STUDY TEXT —
--- START ---
(Saturday) August 13, 2022# Question 199 - Binary Tree Right Side View

Given the root of a binary tree, imagine yourself standing on the right side of it, return the values of the nodes you can see ordered from top to bottom.

- Check the depth level of the tree

This is important to add the`value`

to the`answer`

. If we don't know the depth of the tree, end up we only have two situation, which are we add all the`value`

to the`answer`

**or**the`value`

will overwrite each other. - Always start from the right node
Since the question request to view the tree from the right side view, we will be using
**Preorder**or**Breadth first search**.

As you can aware we are tracking `depthLevel`

in both of the solutions. This is ensure we are adding the correct value to the answer.

The next thing you might aware is that, we are using the `root.right`

first instead of `root.left`

.
This is to view the node from the right side.

You can try to switch the sequence and check the output.

```
class Solution {
public List<Integer> rightSideView(TreeNode root) {
List<Integer> answer = new ArrayList<>();
Queue<TreeNode> queue = new LinkedList<>();
dfs(root, answer, 0);
return answer;
}
private void dfs(TreeNode root, List<Integer> answer, int depthLevel) {
if (root == null)
return;
if (answer.size() == depthLevel)
answer.add(root.val);
dfs(root.right, answer, depthLevel + 1);
dfs(root.left, answer, depthLevel + 1);
return;
}
}
```

```
class Solution {
public List<Integer> rightSideView(TreeNode root) {
Queue<TreeNode> queue = new LinkedList<>();
List<Integer> answer = new ArrayList<>();
int depthLevel = 0;
if (root == null)
return answer;
queue.add(root);
while (!queue.isEmpty()) {
int size = queue.size();
for (int i = 0; i < size; i++) {
if (answer.size() == depthLevel) {
answer.add(queue.peek().val);
}
TreeNode left = queue.peek().left;
TreeNode right = queue.peek().right;
if (right != null)
queue.add(right);
if (left != null)
queue.add(left);
queue.poll();
}
depthLevel++;
}
return answer;
}
}
```
--- END ---
INFORMATION PROVIDED —
--- START ---
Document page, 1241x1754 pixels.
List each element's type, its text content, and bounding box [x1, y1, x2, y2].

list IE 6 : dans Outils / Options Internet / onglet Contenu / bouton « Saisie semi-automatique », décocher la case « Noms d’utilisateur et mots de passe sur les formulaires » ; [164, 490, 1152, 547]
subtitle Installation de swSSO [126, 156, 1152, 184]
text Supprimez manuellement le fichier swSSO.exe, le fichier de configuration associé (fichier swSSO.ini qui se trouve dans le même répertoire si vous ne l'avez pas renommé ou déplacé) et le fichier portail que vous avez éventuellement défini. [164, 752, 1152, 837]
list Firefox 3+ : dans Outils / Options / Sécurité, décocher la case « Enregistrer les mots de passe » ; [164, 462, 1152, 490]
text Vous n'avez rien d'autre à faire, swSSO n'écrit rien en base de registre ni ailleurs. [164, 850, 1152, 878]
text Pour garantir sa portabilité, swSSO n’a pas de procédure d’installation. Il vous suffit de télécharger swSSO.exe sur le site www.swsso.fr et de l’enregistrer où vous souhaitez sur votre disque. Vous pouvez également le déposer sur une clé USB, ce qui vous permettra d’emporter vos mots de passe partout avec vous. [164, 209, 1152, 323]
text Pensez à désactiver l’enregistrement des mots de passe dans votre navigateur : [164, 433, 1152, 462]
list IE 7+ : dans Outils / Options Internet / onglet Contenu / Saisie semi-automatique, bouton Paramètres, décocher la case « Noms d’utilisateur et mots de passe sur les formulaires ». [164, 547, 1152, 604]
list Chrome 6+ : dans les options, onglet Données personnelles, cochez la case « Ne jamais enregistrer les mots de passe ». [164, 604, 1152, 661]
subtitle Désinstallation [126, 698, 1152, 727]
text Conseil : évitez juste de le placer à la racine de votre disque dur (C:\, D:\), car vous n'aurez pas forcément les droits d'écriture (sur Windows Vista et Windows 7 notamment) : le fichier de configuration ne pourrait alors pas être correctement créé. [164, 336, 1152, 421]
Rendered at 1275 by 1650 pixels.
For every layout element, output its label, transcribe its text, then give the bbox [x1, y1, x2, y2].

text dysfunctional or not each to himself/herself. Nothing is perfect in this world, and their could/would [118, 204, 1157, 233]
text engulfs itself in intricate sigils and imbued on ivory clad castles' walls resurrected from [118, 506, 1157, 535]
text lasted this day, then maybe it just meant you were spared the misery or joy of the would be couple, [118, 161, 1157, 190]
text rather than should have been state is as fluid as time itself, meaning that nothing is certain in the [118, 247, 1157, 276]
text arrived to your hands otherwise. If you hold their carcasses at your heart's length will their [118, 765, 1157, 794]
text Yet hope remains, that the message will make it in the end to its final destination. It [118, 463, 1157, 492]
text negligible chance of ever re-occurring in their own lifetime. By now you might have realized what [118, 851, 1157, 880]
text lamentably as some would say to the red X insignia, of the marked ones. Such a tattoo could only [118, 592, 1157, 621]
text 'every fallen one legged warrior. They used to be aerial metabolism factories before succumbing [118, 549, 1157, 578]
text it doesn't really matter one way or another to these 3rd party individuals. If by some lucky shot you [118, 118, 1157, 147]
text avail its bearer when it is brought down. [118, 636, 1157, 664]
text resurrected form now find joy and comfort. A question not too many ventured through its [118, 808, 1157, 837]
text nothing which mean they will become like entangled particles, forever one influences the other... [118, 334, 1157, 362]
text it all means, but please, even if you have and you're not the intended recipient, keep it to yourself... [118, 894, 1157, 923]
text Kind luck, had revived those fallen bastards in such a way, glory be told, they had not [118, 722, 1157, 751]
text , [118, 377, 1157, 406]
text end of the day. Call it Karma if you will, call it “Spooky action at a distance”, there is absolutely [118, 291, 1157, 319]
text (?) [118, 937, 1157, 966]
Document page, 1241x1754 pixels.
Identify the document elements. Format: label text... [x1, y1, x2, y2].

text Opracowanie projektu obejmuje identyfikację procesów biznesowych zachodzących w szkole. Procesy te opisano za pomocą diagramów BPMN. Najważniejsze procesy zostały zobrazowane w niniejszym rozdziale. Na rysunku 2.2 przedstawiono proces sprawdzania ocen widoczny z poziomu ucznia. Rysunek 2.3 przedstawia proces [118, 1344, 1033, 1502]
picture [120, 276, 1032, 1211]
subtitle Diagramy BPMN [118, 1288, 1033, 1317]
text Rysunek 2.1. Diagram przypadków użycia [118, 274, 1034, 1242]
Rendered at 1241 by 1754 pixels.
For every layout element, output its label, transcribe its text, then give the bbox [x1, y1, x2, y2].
--- END ---
PROMPT 1 — Translate into Spanish this sentence from the binary tree right side view page: "Given the root of a binary tree, imagine yourself standing on the right side of it, return the values of the nodes you can see ordered from top to bottom."
PROMPT 2 — Based on the binary tree right side view page, mark each statement yes or no, and quote the words that decide it. (a) The tree is to be viewed from its left side. (b) The depth level is tracked in both solutions. (c) The reader is invited to switch the sequence and check the output.
PROMPT 3 — Copy word for word the part of the binary tree right side view page starting at "Given the root" and ending at "top to bottom.".

FINAL ANSWER 1 — Dada la raíz de un árbol binario, imagina que estás de pie en su lado derecho y devuelve los valores de los nodos que puedes ver, ordenados de arriba abajo.

FINAL ANSWER 2 —
(a) No: "Since the question request to view the tree from the right side view"
(b) Yes: "in both of the solutions"
(c) Yes: "You can try to switch the sequence and check the output."

FINAL ANSWER 3 —
Given the root of a binary tree, imagine yourself standing on the right side of it, return the values of the nodes you can see ordered from top to bottom.